[[ Records for the exercise, beginning ]]

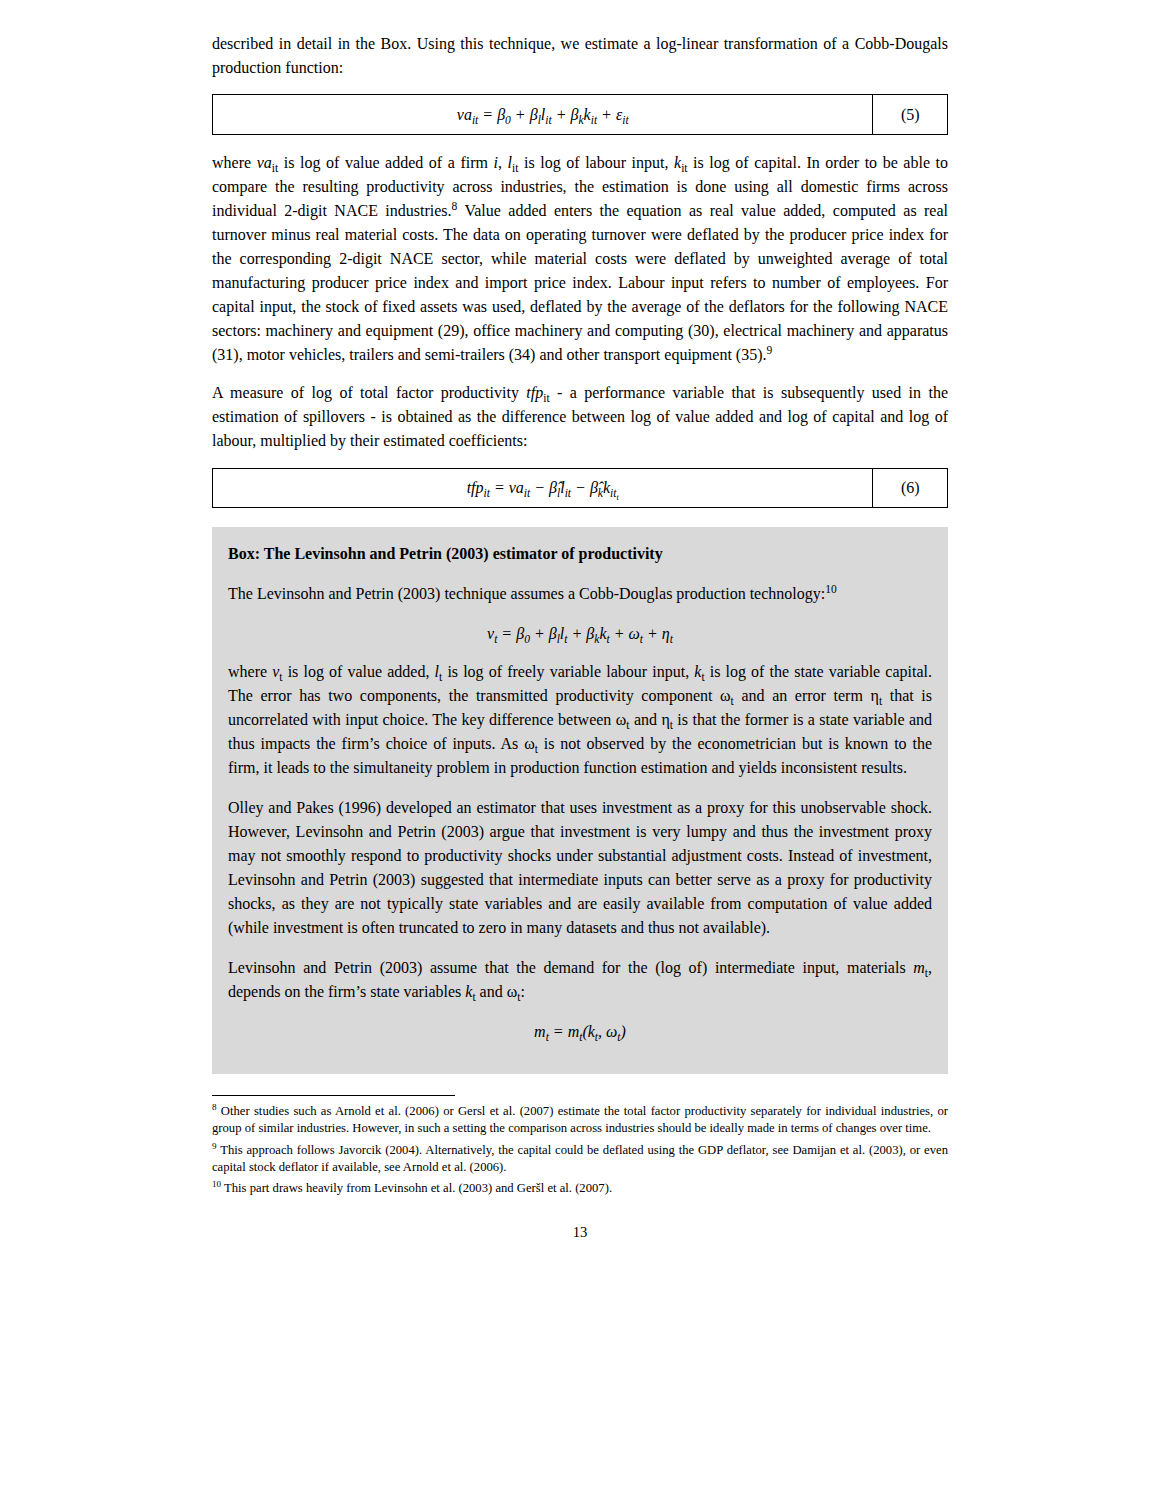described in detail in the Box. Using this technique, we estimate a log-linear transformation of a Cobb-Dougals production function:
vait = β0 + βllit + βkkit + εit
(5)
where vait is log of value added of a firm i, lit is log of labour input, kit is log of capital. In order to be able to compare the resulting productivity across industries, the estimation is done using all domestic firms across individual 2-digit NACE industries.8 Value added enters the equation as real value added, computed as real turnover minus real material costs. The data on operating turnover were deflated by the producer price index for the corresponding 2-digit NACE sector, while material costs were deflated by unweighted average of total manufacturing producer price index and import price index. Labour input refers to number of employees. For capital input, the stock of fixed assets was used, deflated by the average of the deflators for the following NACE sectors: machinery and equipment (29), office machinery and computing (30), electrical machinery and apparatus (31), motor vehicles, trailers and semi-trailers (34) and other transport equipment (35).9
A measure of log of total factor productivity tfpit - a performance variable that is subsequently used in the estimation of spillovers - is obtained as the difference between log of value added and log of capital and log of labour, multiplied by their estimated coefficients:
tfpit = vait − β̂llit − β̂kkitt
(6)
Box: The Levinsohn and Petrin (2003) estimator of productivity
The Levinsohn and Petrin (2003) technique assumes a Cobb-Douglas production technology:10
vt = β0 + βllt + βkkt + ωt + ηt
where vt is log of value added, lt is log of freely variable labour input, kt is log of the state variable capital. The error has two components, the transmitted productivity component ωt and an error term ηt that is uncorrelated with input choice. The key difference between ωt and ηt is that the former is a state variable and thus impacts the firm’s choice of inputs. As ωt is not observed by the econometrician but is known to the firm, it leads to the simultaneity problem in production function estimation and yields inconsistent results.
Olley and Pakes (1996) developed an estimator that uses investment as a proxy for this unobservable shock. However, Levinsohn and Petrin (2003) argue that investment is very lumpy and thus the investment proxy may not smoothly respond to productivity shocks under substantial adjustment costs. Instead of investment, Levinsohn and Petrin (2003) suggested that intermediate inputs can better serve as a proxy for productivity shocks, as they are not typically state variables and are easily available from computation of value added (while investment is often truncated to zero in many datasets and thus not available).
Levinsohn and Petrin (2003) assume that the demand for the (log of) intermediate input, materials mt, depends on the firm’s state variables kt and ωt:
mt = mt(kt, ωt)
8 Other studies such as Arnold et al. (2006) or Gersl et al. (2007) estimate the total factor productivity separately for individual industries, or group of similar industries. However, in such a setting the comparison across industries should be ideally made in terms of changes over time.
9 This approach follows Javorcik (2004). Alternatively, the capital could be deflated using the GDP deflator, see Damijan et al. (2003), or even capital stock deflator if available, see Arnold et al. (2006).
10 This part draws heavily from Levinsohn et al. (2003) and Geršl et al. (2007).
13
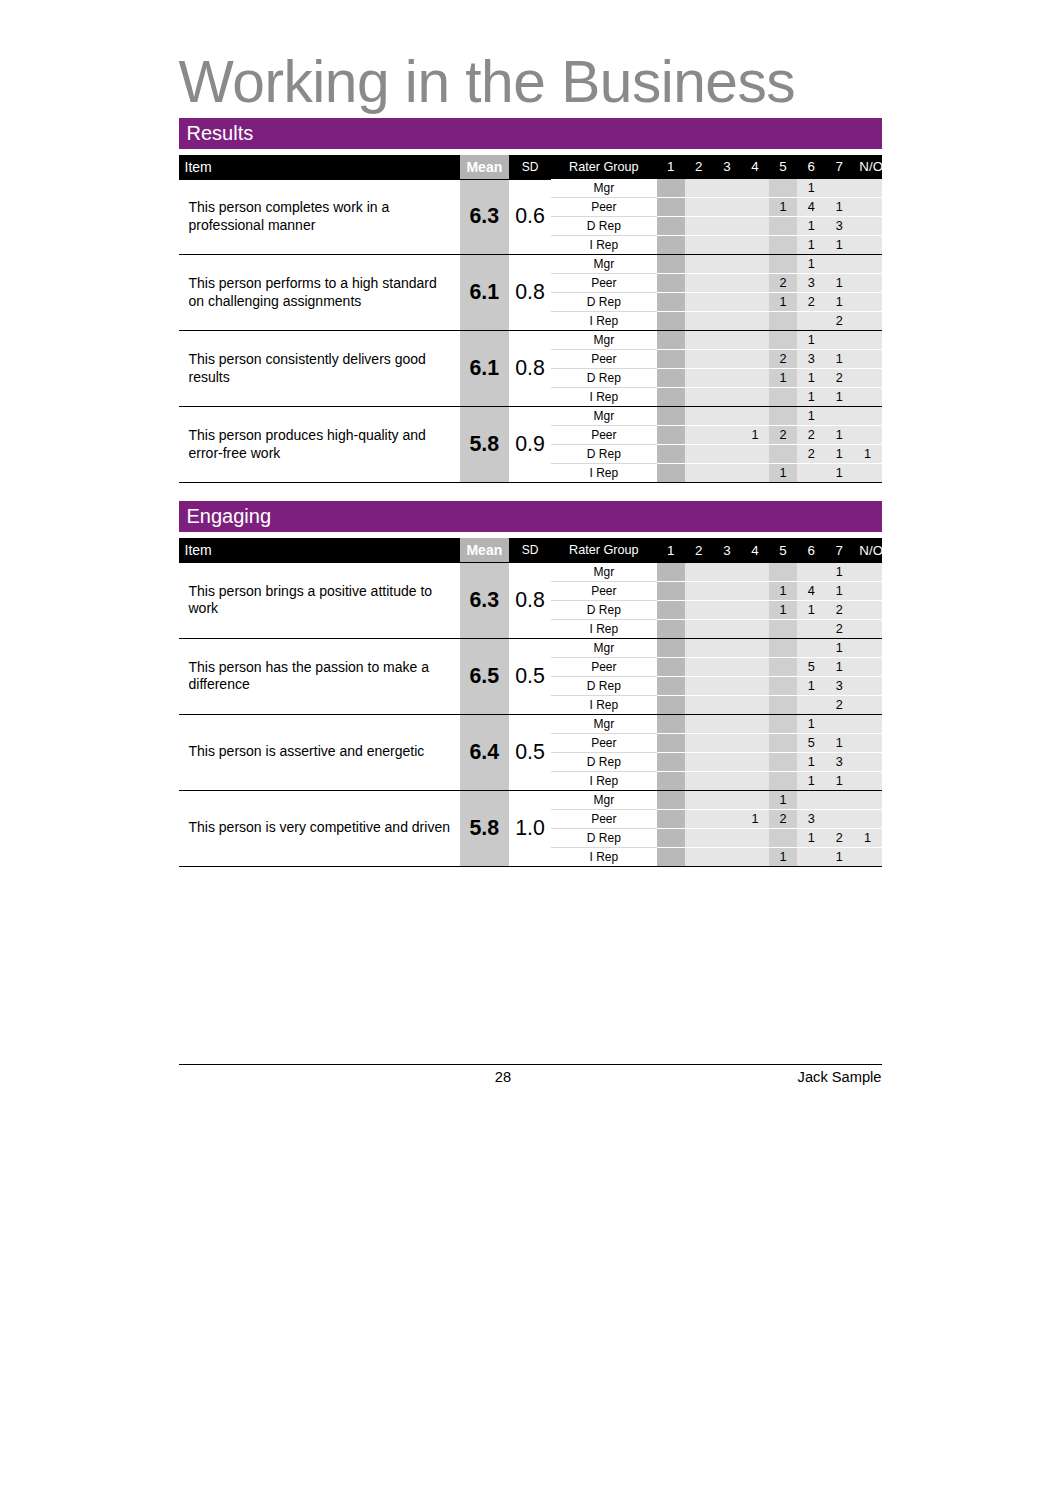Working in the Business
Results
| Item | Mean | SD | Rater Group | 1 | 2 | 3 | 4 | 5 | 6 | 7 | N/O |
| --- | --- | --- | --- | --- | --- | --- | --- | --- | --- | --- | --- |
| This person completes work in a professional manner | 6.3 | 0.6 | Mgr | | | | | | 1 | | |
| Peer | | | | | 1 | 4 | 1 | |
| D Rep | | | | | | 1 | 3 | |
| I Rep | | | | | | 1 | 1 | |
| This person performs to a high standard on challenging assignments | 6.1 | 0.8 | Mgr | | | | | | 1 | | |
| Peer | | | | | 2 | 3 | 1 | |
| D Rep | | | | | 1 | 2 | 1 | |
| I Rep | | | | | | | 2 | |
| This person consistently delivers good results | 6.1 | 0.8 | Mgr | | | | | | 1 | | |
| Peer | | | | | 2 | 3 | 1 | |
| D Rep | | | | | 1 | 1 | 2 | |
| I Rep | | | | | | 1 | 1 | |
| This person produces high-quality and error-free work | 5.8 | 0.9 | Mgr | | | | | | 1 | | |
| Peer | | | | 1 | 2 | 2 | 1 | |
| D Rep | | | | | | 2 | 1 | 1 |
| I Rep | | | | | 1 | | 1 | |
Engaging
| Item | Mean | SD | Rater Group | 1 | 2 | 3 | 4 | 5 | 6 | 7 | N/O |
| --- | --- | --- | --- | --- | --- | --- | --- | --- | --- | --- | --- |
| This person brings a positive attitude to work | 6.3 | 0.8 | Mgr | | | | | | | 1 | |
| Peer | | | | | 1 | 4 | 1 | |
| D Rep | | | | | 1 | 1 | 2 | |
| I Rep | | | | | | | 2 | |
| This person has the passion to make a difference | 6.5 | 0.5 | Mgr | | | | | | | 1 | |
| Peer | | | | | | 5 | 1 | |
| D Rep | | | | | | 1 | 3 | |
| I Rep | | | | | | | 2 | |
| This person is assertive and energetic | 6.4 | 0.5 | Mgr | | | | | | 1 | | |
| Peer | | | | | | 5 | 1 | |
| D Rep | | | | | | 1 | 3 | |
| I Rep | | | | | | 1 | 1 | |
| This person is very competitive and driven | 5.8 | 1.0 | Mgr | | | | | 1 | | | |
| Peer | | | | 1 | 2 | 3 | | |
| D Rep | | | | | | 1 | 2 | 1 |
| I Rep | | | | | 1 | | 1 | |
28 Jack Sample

[[ Records for the exercise, end ]]

## Task brief
Transcribe each record above exactly, leaving every picture out of the copy.

## Answer to the problem
described in detail in the Box. Using this technique, we estimate a log-linear transformation of a Cobb-Dougals production function:
vait = β0 + βllit + βkkit + εit
(5)
where vait is log of value added of a firm i, lit is log of labour input, kit is log of capital. In order to be able to compare the resulting productivity across industries, the estimation is done using all domestic firms across individual 2-digit NACE industries.8 Value added enters the equation as real value added, computed as real turnover minus real material costs. The data on operating turnover were deflated by the producer price index for the corresponding 2-digit NACE sector, while material costs were deflated by unweighted average of total manufacturing producer price index and import price index. Labour input refers to number of employees. For capital input, the stock of fixed assets was used, deflated by the average of the deflators for the following NACE sectors: machinery and equipment (29), office machinery and computing (30), electrical machinery and apparatus (31), motor vehicles, trailers and semi-trailers (34) and other transport equipment (35).9
A measure of log of total factor productivity tfpit - a performance variable that is subsequently used in the estimation of spillovers - is obtained as the difference between log of value added and log of capital and log of labour, multiplied by their estimated coefficients:
tfpit = vait − β̂llit − β̂kkitt
(6)
Box: The Levinsohn and Petrin (2003) estimator of productivity
The Levinsohn and Petrin (2003) technique assumes a Cobb-Douglas production technology:10
vt = β0 + βllt + βkkt + ωt + ηt
where vt is log of value added, lt is log of freely variable labour input, kt is log of the state variable capital. The error has two components, the transmitted productivity component ωt and an error term ηt that is uncorrelated with input choice. The key difference between ωt and ηt is that the former is a state variable and thus impacts the firm’s choice of inputs. As ωt is not observed by the econometrician but is known to the firm, it leads to the simultaneity problem in production function estimation and yields inconsistent results.
Olley and Pakes (1996) developed an estimator that uses investment as a proxy for this unobservable shock. However, Levinsohn and Petrin (2003) argue that investment is very lumpy and thus the investment proxy may not smoothly respond to productivity shocks under substantial adjustment costs. Instead of investment, Levinsohn and Petrin (2003) suggested that intermediate inputs can better serve as a proxy for productivity shocks, as they are not typically state variables and are easily available from computation of value added (while investment is often truncated to zero in many datasets and thus not available).
Levinsohn and Petrin (2003) assume that the demand for the (log of) intermediate input, materials mt, depends on the firm’s state variables kt and ωt:
mt = mt(kt, ωt)
8 Other studies such as Arnold et al. (2006) or Gersl et al. (2007) estimate the total factor productivity separately for individual industries, or group of similar industries. However, in such a setting the comparison across industries should be ideally made in terms of changes over time.
9 This approach follows Javorcik (2004). Alternatively, the capital could be deflated using the GDP deflator, see Damijan et al. (2003), or even capital stock deflator if available, see Arnold et al. (2006).
10 This part draws heavily from Levinsohn et al. (2003) and Geršl et al. (2007).
13
Working in the Business
Results
| Item | Mean | SD | Rater Group | 1 | 2 | 3 | 4 | 5 | 6 | 7 | N/O |
| --- | --- | --- | --- | --- | --- | --- | --- | --- | --- | --- | --- |
| This person completes work in a professional manner | 6.3 | 0.6 | Mgr | | | | | | 1 | | |
| Peer | | | | | 1 | 4 | 1 | |
| D Rep | | | | | | 1 | 3 | |
| I Rep | | | | | | 1 | 1 | |
| This person performs to a high standard on challenging assignments | 6.1 | 0.8 | Mgr | | | | | | 1 | | |
| Peer | | | | | 2 | 3 | 1 | |
| D Rep | | | | | 1 | 2 | 1 | |
| I Rep | | | | | | | 2 | |
| This person consistently delivers good results | 6.1 | 0.8 | Mgr | | | | | | 1 | | |
| Peer | | | | | 2 | 3 | 1 | |
| D Rep | | | | | 1 | 1 | 2 | |
| I Rep | | | | | | 1 | 1 | |
| This person produces high-quality and error-free work | 5.8 | 0.9 | Mgr | | | | | | 1 | | |
| Peer | | | | 1 | 2 | 2 | 1 | |
| D Rep | | | | | | 2 | 1 | 1 |
| I Rep | | | | | 1 | | 1 | |
Engaging
| Item | Mean | SD | Rater Group | 1 | 2 | 3 | 4 | 5 | 6 | 7 | N/O |
| --- | --- | --- | --- | --- | --- | --- | --- | --- | --- | --- | --- |
| This person brings a positive attitude to work | 6.3 | 0.8 | Mgr | | | | | | | 1 | |
| Peer | | | | | 1 | 4 | 1 | |
| D Rep | | | | | 1 | 1 | 2 | |
| I Rep | | | | | | | 2 | |
| This person has the passion to make a difference | 6.5 | 0.5 | Mgr | | | | | | | 1 | |
| Peer | | | | | | 5 | 1 | |
| D Rep | | | | | | 1 | 3 | |
| I Rep | | | | | | | 2 | |
| This person is assertive and energetic | 6.4 | 0.5 | Mgr | | | | | | 1 | | |
| Peer | | | | | | 5 | 1 | |
| D Rep | | | | | | 1 | 3 | |
| I Rep | | | | | | 1 | 1 | |
| This person is very competitive and driven | 5.8 | 1.0 | Mgr | | | | | 1 | | | |
| Peer | | | | 1 | 2 | 3 | | |
| D Rep | | | | | | 1 | 2 | 1 |
| I Rep | | | | | 1 | | 1 | |
28 Jack Sample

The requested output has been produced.